The line containing "left elbow: (736, 460)" marks the start; please restate exactly that line and only the lines following it through the end of the material below.

# Provided data:

* * * * * * *

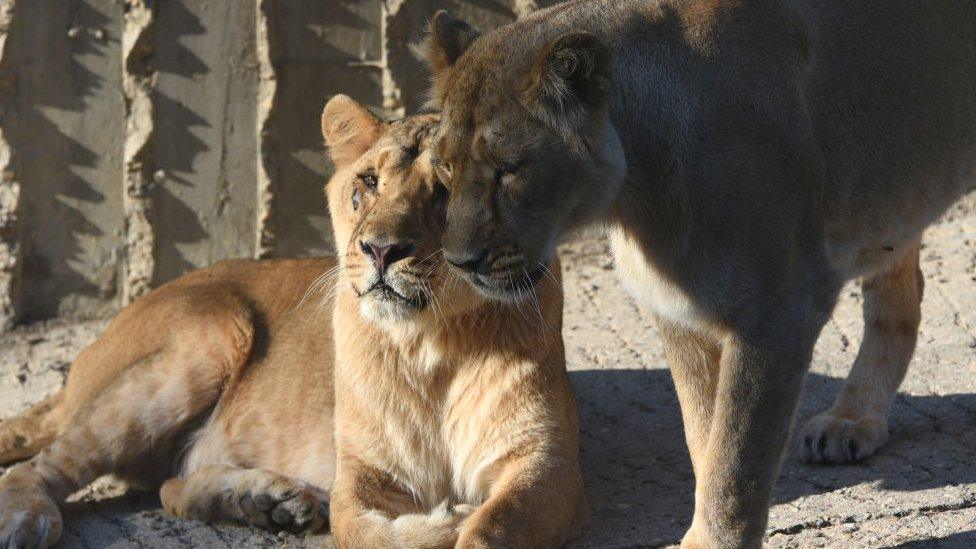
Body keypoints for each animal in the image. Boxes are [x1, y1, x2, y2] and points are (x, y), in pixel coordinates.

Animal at [0, 96, 588, 544]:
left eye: (447, 190)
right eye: (368, 182)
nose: (381, 249)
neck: (433, 343)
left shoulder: (547, 462)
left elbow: (495, 527)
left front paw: (464, 521)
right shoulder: (359, 469)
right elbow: (365, 531)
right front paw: (446, 521)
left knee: (169, 487)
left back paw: (267, 504)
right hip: (210, 334)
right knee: (40, 465)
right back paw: (28, 521)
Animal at [420, 2, 976, 544]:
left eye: (508, 168)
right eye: (445, 167)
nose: (459, 260)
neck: (636, 195)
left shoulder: (781, 308)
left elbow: (736, 460)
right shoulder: (678, 314)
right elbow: (703, 439)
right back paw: (853, 419)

* * * * * * *

# Answer box:
left elbow: (736, 460)
right shoulder: (678, 314)
right elbow: (703, 439)
right back paw: (853, 419)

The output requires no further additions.